=== Begin Enclosure ===
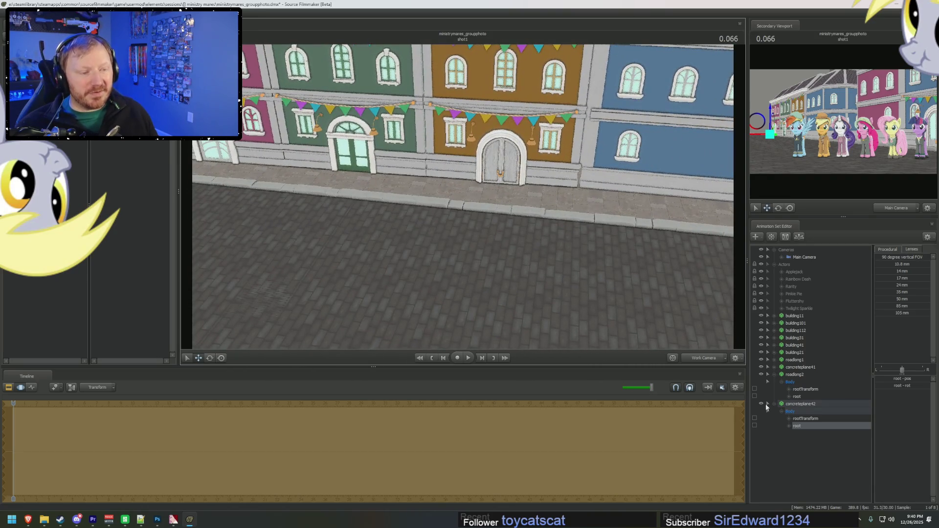
pyautogui.press('F2')
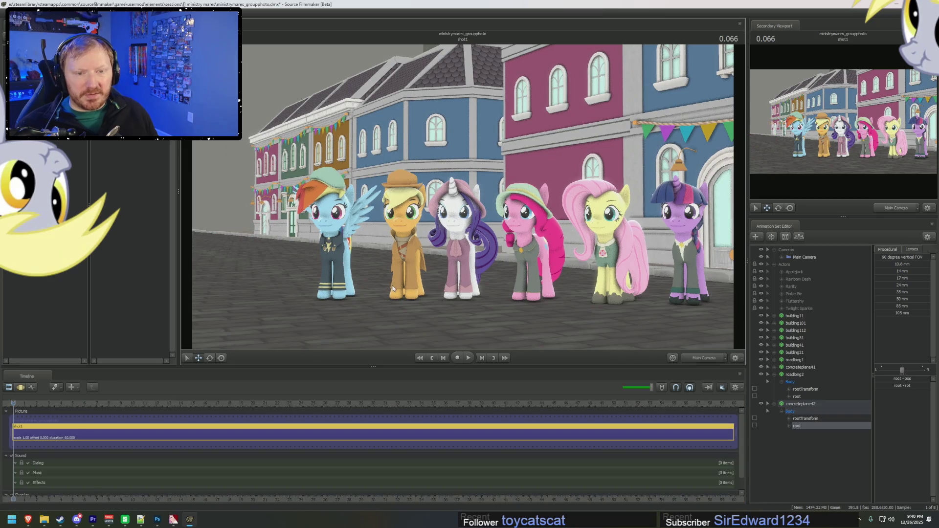
# In the Work Camera, select the road and pavement planes and rotate them into alignment
pyautogui.click(692, 359)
=== End Enclosure ===
_Problem:_
Everything in the data must be printed verbatim except the pictures.

_Exercise output:_
pyautogui.press('F2')
# In the Work Camera, select the road and pavement planes and rotate them into alignment
pyautogui.click(692, 359)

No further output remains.